Write out the data below again, substituting "dinara" for each "RSD" and changing nothing else. Omit the pictures.
*** Available data Section Begins ***
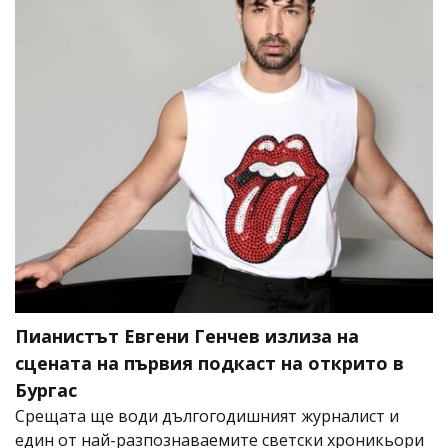
Пианистът Евгени Генчев излиза на
сцената на първия подкаст на открито в
Бургас
Срещата ще води дългогодишният журналист и
един от най-разпознаваемите светски хроникьори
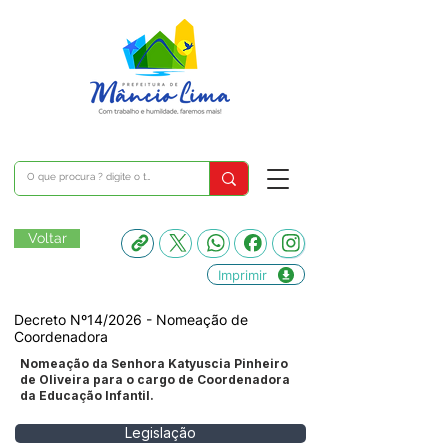
Voltar
Imprimir
Decreto Nº14/2026 - Nomeação de
Coordenadora
Nomeação da Senhora Katyuscia Pinheiro
de Oliveira para o cargo de Coordenadora
da Educação Infantil.
Legislação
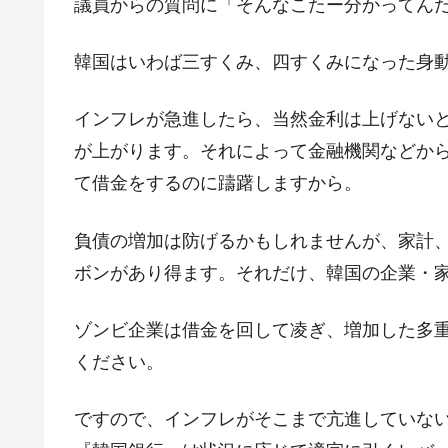
議員からの質問に「そんなこたー分かってん
韓国はいわば三すくみ、四すくみになった身
インフレが急進したら、当然金利は上げない
が上がります。それによって金融機関などか
て借金をするのに躊躇しますから。
負債の増加は防げるかもしれませんが、家計
ボンがあり得ます。それだけ、韓国の企業・
ゾンビ企業は借金を回して凌ぎ、増加した多
ください。
ですので、インフレがそこまで亢進していな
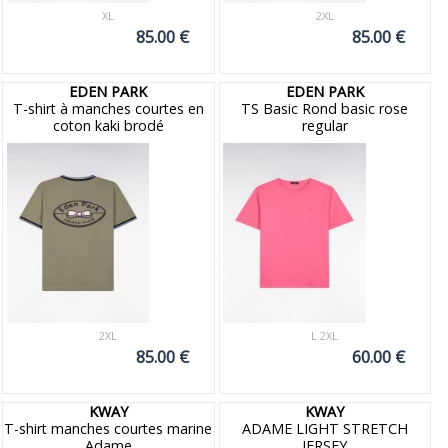
XL
2XL
85.00 €
85.00 €
EDEN PARK
EDEN PARK
T-shirt à manches courtes en
TS Basic Rond basic rose
coton kaki brodé
regular
2XL
L 2XL
85.00 €
60.00 €
KWAY
KWAY
T-shirt manches courtes marine
ADAME LIGHT STRETCH
Adame
JERSEY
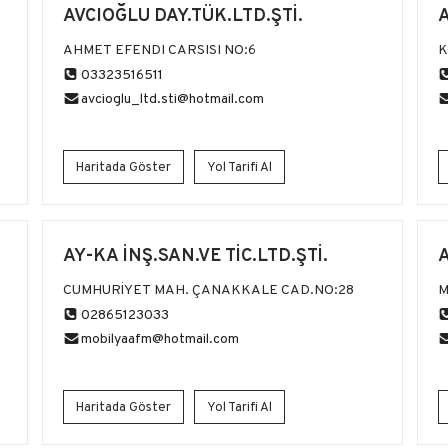
AVCIOĞLU DAY.TÜK.LTD.ŞTİ.
AHMET EFENDI CARSISI NO:6
K
03323516511
avcioglu_ltd.sti@hotmail.com
Haritada Göster
Yol Tarifi Al
AY-KA İNŞ.SAN.VE TİC.LTD.ŞTİ.
A
CUMHURİYET MAH. ÇANAKKALE CAD.NO:28
M
02865123033
mobilyaafm@hotmail.com
Haritada Göster
Yol Tarifi Al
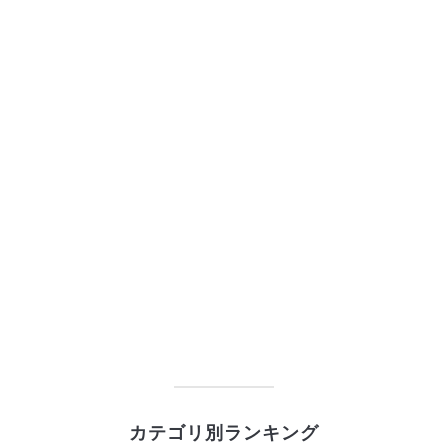
カテゴリ別ランキング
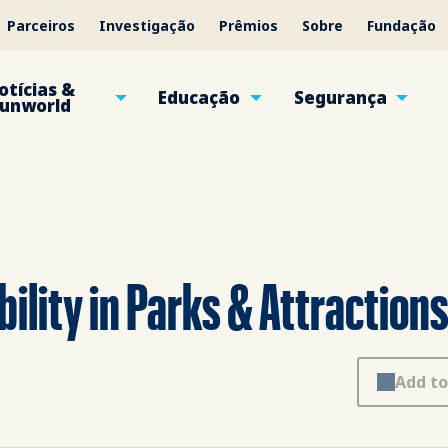
Parceiros
Investigação
Prêmios
Sobre
Fundação
otícias &
Educação
Segurança
unworld
bility in Parks & Attraction
Add to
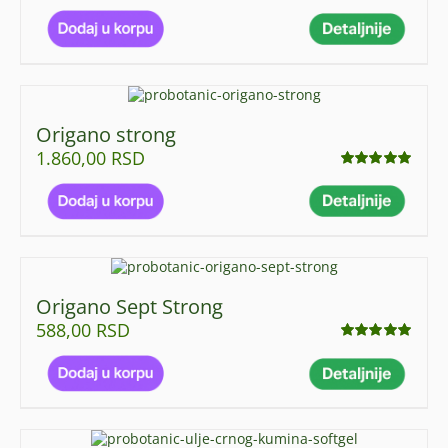
Ocenjeno
sa
5.00
od 5
Origano strong
1.860,00
RSD
Ocenjeno
sa
4.95
od 5
Origano Sept Strong
588,00
RSD
Ocenjeno
sa
4.92
od 5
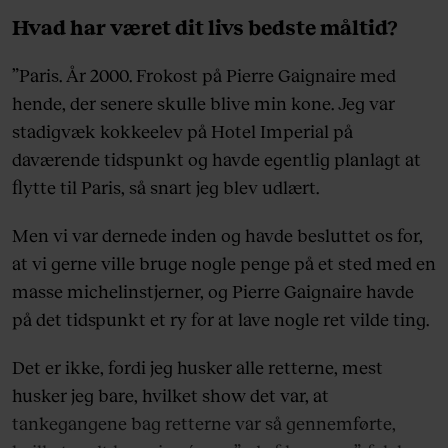
Hvad har været dit livs bedste måltid?
”Paris. År 2000. Frokost på Pierre Gaignaire med
hende, der senere skulle blive min kone. Jeg var
stadigvæk kokkeelev på Hotel Imperial på
daværende tidspunkt og havde egentlig planlagt at
flytte til Paris, så snart jeg blev udlært.
Men vi var dernede inden og havde besluttet os for,
at vi gerne ville bruge nogle penge på et sted med en
masse michelinstjerner, og Pierre Gaignaire havde
på det tidspunkt et ry for at lave nogle ret vilde ting.
Det er ikke, fordi jeg husker alle retterne, mest
husker jeg bare, hvilket show det var, at
tankegangene bag retterne var så gennemførte,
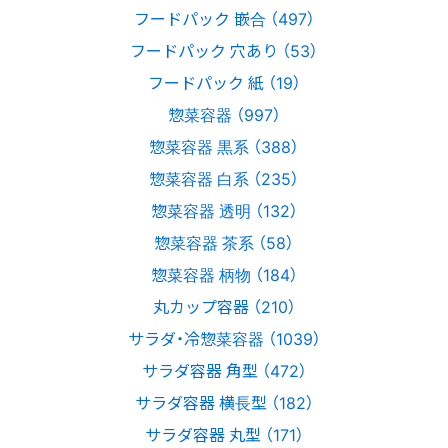
フードパック 嵌合 （497）
フードパック 穴あり （53）
フードパック 紙 （19）
惣菜容器 （997）
惣菜容器 黒系 （388）
惣菜容器 白系 （235）
惣菜容器 透明 （132）
惣菜容器 茶系 （58）
惣菜容器 柄物 （184）
丸カップ容器 （210）
サラダ・冷惣菜容器 （1039）
サラダ容器 角型 （472）
サラダ容器 横長型 （182）
サラダ容器 丸型 （171）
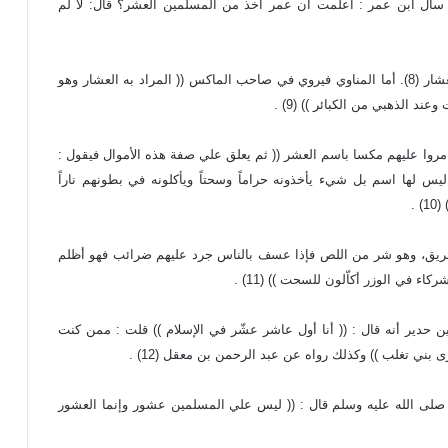
ه سأل ابن عمر : أعلمت أن عمر أخذ من المسلمين العشر؟ قال: لا لم
ويروي ابن الأثير:المكس الضريبة التي يأخذها الماكس وهو العشار (8). أما المناوي فيروي في صاحب الماكس (( المراد به العشار وهو
 الذهبي من الكبائر )) (9) .
 مروا عليهم مكسا باسم العشر (( ثم يعلق علي صفة هذه الأموال فيقول :
س لها اسم بل شيء يأخذونه حراماً وسحتاً ويأكلونه في بطونهم ناراً
.
الطريق، وهو شر من اللص فإذا عسف بالناس جرد عليهم ضرائب فهو أظلم
ي الوزر أكاّلون للسحت )) (11) .
ن حدير أنه قال : (( أنا أول عاشر عشّر في الإسلام )) قلت : ممن كنت
ى بني تغلب )) وكذلك رواه عن عبد الرحمن بن معقل (12) .
صلى الله عليه وسلم قال : (( ليس علي المسلمين عشور وإنما العشور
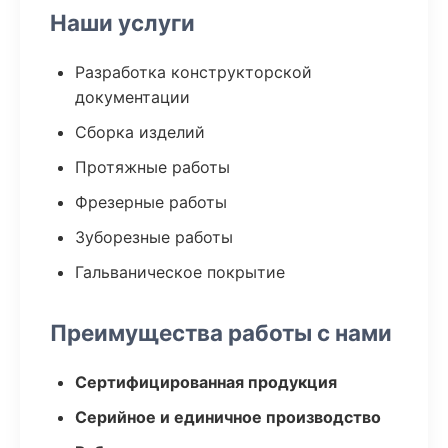
Наши услуги
Разработка конструкторской
документации
Сборка изделий
Протяжные работы
Фрезерные работы
Зуборезные работы
Гальваническое покрытие
Преимущества работы с нами
Сертифицированная продукция
Серийное и единичное производство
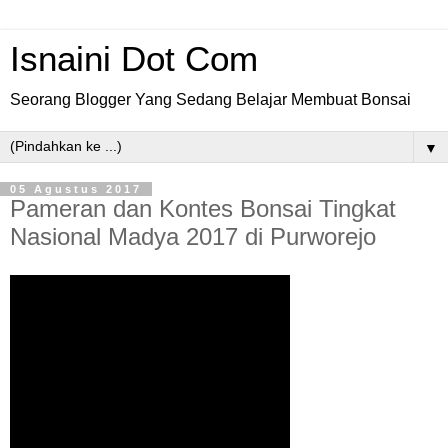
Isnaini Dot Com
Seorang Blogger Yang Sedang Belajar Membuat Bonsai
▼
05 Agustus 2017
Pameran dan Kontes Bonsai Tingkat
Nasional Madya 2017 di Purworejo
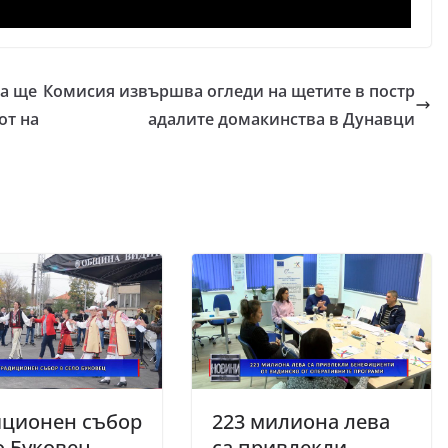
ва ще
Комисия извършва огледи на щетите в постр
от на
адалите домакинства в Дунавци
иционен събор
223 милиона лева
о Буковец
са привлекли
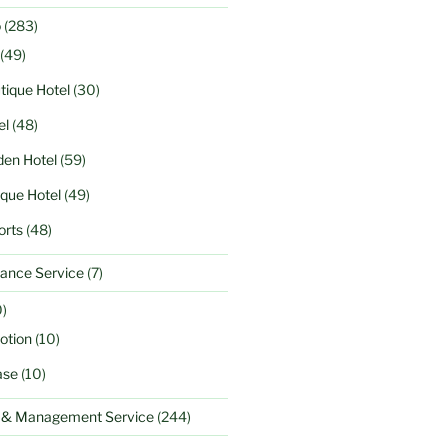
o
(283)
(49)
tique Hotel
(30)
el
(48)
en Hotel
(59)
ique Hotel
(49)
orts
(48)
ance Service
(7)
)
otion
(10)
ase
(10)
l & Management Service
(244)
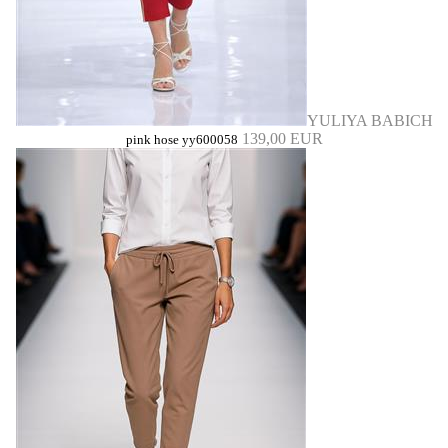
YULIYA BABICH
139,00 EUR
pink hose yy600058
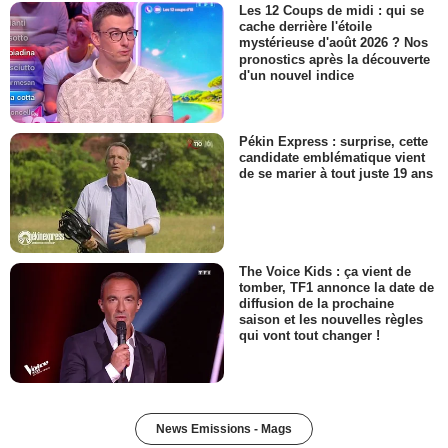
Les 12 Coups de midi : qui se
cache derrière l'étoile
mystérieuse d'août 2026 ? Nos
pronostics après la découverte
d'un nouvel indice
Pékin Express : surprise, cette
candidate emblématique vient
de se marier à tout juste 19 ans
The Voice Kids : ça vient de
tomber, TF1 annonce la date de
diffusion de la prochaine
saison et les nouvelles règles
qui vont tout changer !
News Emissions - Mags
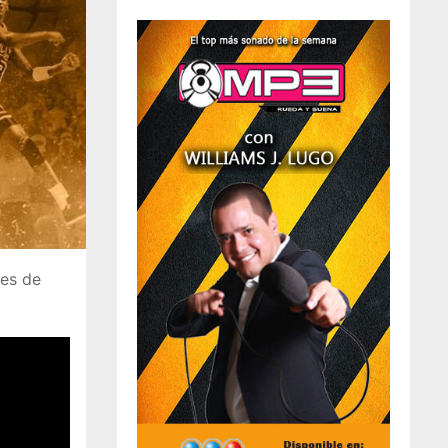
nes de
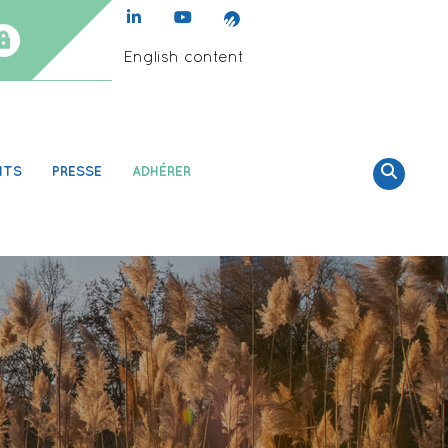
English content
NTS
PRESSE
ADHÉRER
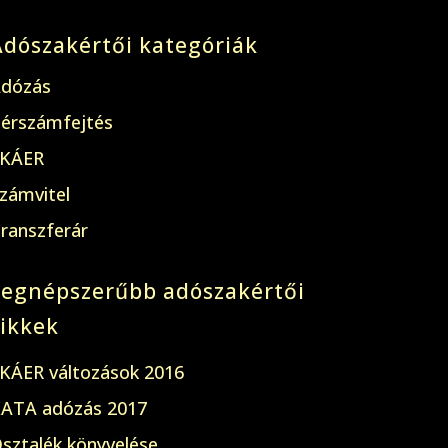
Adószakértői kategóriák
dózás
érszámfejtés
KÁER
zámvitel
ranszferár
Legnépszerűbb adószakértői
cikkek
KÁER változások 2016
ATA adózás 2017
sztalék könyvelése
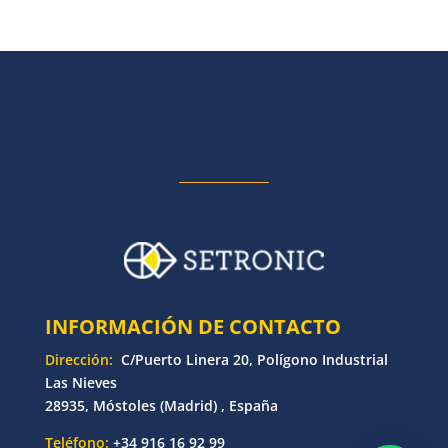
INFORMACIÓN DE CONTACTO
Dirección:
C/Puerto Linera 20, Polígono Industrial
Las Nieves
28935, Móstoles (Madrid) , España
Teléfono:
+34 916 16 92 99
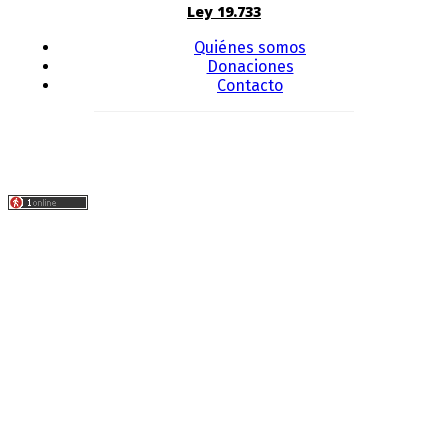
Ley 19.733
Quiénes somos
Donaciones
Contacto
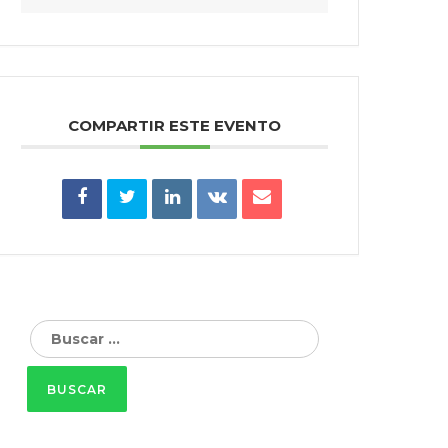
COMPARTIR ESTE EVENTO
Buscar:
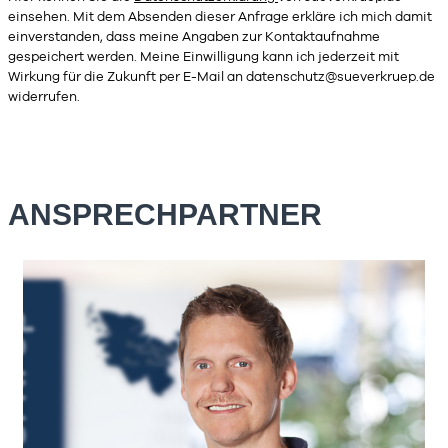
einsehen. Mit dem Absenden dieser Anfrage erkläre ich mich damit
einverstanden, dass meine Angaben zur Kontaktaufnahme
gespeichert werden. Meine Einwilligung kann ich jederzeit mit
Wirkung für die Zukunft per E-Mail an
datenschutz@sueverkruep.de
widerrufen.
ANSPRECHPARTNER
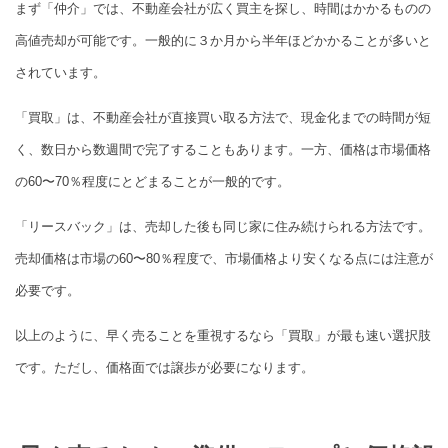
まず「仲介」では、不動産会社が広く買主を探し、時間はかかるものの
高値売却が可能です。一般的に３か月から半年ほどかかることが多いと
されています。
「買取」は、不動産会社が直接買い取る方法で、現金化までの時間が短
く、数日から数週間で完了することもあります。一方、価格は市場価格
の60〜70％程度にとどまることが一般的です。
「リースバック」は、売却した後も同じ家に住み続けられる方法です。
売却価格は市場の60〜80％程度で、市場価格より安くなる点には注意が
必要です。
以上のように、早く売ることを重視するなら「買取」が最も速い選択肢
です。ただし、価格面では譲歩が必要になります。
*** Available data Section Ends ***
- **Task output**:
Пианистът Евгени Генчев излиза на
сцената на първия подкаст на открито в
Бургас
Срещата ще води дългогодишният журналист и
един от най-разпознаваемите светски хроникьори
Voltar
Imprimir
Decreto Nº14/2026 - Nomeação de
Coordenadora
Nomeação da Senhora Katyuscia Pinheiro
de Oliveira para o cargo de Coordenadora
da Educação Infantil.
Legislação
議員からの質問に「そんなこたー分かってん
韓国はいわば三すくみ、四すくみになった身
インフレが急進したら、当然金利は上げない
が上がります。それによって金融機関などか
て借金をするのに躊躇しますから。
負債の増加は防げるかもしれませんが、家計
ボンがあり得ます。それだけ、韓国の企業・
ゾンビ企業は借金を回して凌ぎ、増加した多
ください。
ですので、インフレがそこまで亢進していな
XL
2XL
85.00 €
85.00 €
EDEN PARK
EDEN PARK
T-shirt à manches courtes en
TS Basic Rond basic rose
coton kaki brodé
regular
2XL
L 2XL
85.00 €
60.00 €
KWAY
KWAY
T-shirt manches courtes marine
ADAME LIGHT STRETCH
Adame
JERSEY
AVCIOĞLU DAY.TÜK.LTD.ŞTİ.
AHMET EFENDI CARSISI NO:6
K
03323516511
avcioglu_ltd.sti@hotmail.com
Haritada Göster
Yol Tarifi Al
AY-KA İNŞ.SAN.VE TİC.LTD.ŞTİ.
A
CUMHURİYET MAH. ÇANAKKALE CAD.NO:28
M
02865123033
mobilyaafm@hotmail.com
Haritada Göster
Yol Tarifi Al
カテゴリ別ランキング
Parceiros
Investigação
Prêmios
Sobre
Fundação
otícias &
Educação
Segurança
unworld
bility in Parks & Attraction
Add to
Ocenjeno
sa
5.00
od 5
Origano strong
1.860,00
dinara
Ocenjeno
sa
4.95
od 5
Origano Sept Strong
588,00
dinara
Ocenjeno
sa
4.92
od 5
Hvad har været dit livs bedste måltid?
”Paris. År 2000. Frokost på Pierre Gaignaire med
hende, der senere skulle blive min kone. Jeg var
stadigvæk kokkeelev på Hotel Imperial på
daværende tidspunkt og havde egentlig planlagt at
flytte til Paris, så snart jeg blev udlært.
Men vi var dernede inden og havde besluttet os for,
at vi gerne ville bruge nogle penge på et sted med en
masse michelinstjerner, og Pierre Gaignaire havde
på det tidspunkt et ry for at lave nogle ret vilde ting.
Det er ikke, fordi jeg husker alle retterne, mest
husker jeg bare, hvilket show det var, at
tankegangene bag retterne var så gennemførte,
フードパック 嵌合 （497）
フードパック 穴あり （53）
フードパック 紙 （19）
惣菜容器 （997）
惣菜容器 黒系 （388）
惣菜容器 白系 （235）
惣菜容器 透明 （132）
惣菜容器 茶系 （58）
惣菜容器 柄物 （184）
丸カップ容器 （210）
サラダ・冷惣菜容器 （1039）
サラダ容器 角型 （472）
サラダ容器 横長型 （182）
サラダ容器 丸型 （171）
ه سأل ابن عمر : أعلمت أن عمر أخذ من المسلمين العشر؟ قال: لا لم
ويروي ابن الأثير:المكس الضريبة التي يأخذها الماكس وهو العشار (8). أما المناوي فيروي في صاحب الماكس (( المراد به العشار وهو
 الذهبي من الكبائر )) (9) .
 مروا عليهم مكسا باسم العشر (( ثم يعلق علي صفة هذه الأموال فيقول :
س لها اسم بل شيء يأخذونه حراماً وسحتاً ويأكلونه في بطونهم ناراً
.
الطريق، وهو شر من اللص فإذا عسف بالناس جرد عليهم ضرائب فهو أظلم
ي الوزر أكاّلون للسحت )) (11) .
ن حدير أنه قال : (( أنا أول عاشر عشّر في الإسلام )) قلت : ممن كنت
ى بني تغلب )) وكذلك رواه عن عبد الرحمن بن معقل (12) .
صلى الله عليه وسلم قال : (( ليس علي المسلمين عشور وإنما العشور
Наши услуги
Разработка конструкторской
документации
Сборка изделий
Протяжные работы
Фрезерные работы
Зуборезные работы
Гальваническое покрытие
Преимущества работы с нами
Сертифицированная продукция
Серийное и единичное производство
Isnaini Dot Com
Seorang Blogger Yang Sedang Belajar Membuat Bonsai
▼
05 Agustus 2017
Pameran dan Kontes Bonsai Tingkat
Nasional Madya 2017 di Purworejo
ва ще
Комисия извършва огледи на щетите в постр
от на
адалите домакинства в Дунавци
иционен събор
223 милиона лева
о Буковец
са привлекли
o
(283)
(49)
tique Hotel
(30)
el
(48)
en Hotel
(59)
ique Hotel
(49)
orts
(48)
ance Service
(7)
)
otion
(10)
ase
(10)
l & Management Service
(244)
YULIYA BABICH
139,00 EUR
pink hose yy600058
Les 12 Coups de midi : qui se
cache derrière l'étoile
mystérieuse d'août 2026 ? Nos
pronostics après la découverte
d'un nouvel indice
Pékin Express : surprise, cette
candidate emblématique vient
de se marier à tout juste 19 ans
The Voice Kids : ça vient de
tomber, TF1 annonce la date de
diffusion de la prochaine
saison et les nouvelles règles
qui vont tout changer !
News Emissions - Mags
nes de
English content
NTS
PRESSE
ADHÉRER
Adószakértői kategóriák
dózás
érszámfejtés
KÁER
zámvitel
ranszferár
Legnépszerűbb adószakértői
cikkek
KÁER változások 2016
ATA adózás 2017
sztalék könyvelése
INFORMACIÓN DE CONTACTO
Dirección:
C/Puerto Linera 20, Polígono Industrial
Las Nieves
28935, Móstoles (Madrid) , España
Teléfono:
+34 916 16 92 99
Ley 19.733
Quiénes somos
Donaciones
Contacto
COMPARTIR ESTE EVENTO
Buscar:
einsehen. Mit dem Absenden dieser Anfrage erkläre ich mich damit
einverstanden, dass meine Angaben zur Kontaktaufnahme
gespeichert werden. Meine Einwilligung kann ich jederzeit mit
Wirkung für die Zukunft per E-Mail an
datenschutz@sueverkruep.de
widerrufen.
ANSPRECHPARTNER
まず「仲介」では、不動産会社が広く買主を探し、時間はかかるものの
高値売却が可能です。一般的に３か月から半年ほどかかることが多いと
されています。
「買取」は、不動産会社が直接買い取る方法で、現金化までの時間が短
く、数日から数週間で完了することもあります。一方、価格は市場価格
の60〜70％程度にとどまることが一般的です。
「リースバック」は、売却した後も同じ家に住み続けられる方法です。
売却価格は市場の60〜80％程度で、市場価格より安くなる点には注意が
必要です。
以上のように、早く売ることを重視するなら「買取」が最も速い選択肢
です。ただし、価格面では譲歩が必要になります。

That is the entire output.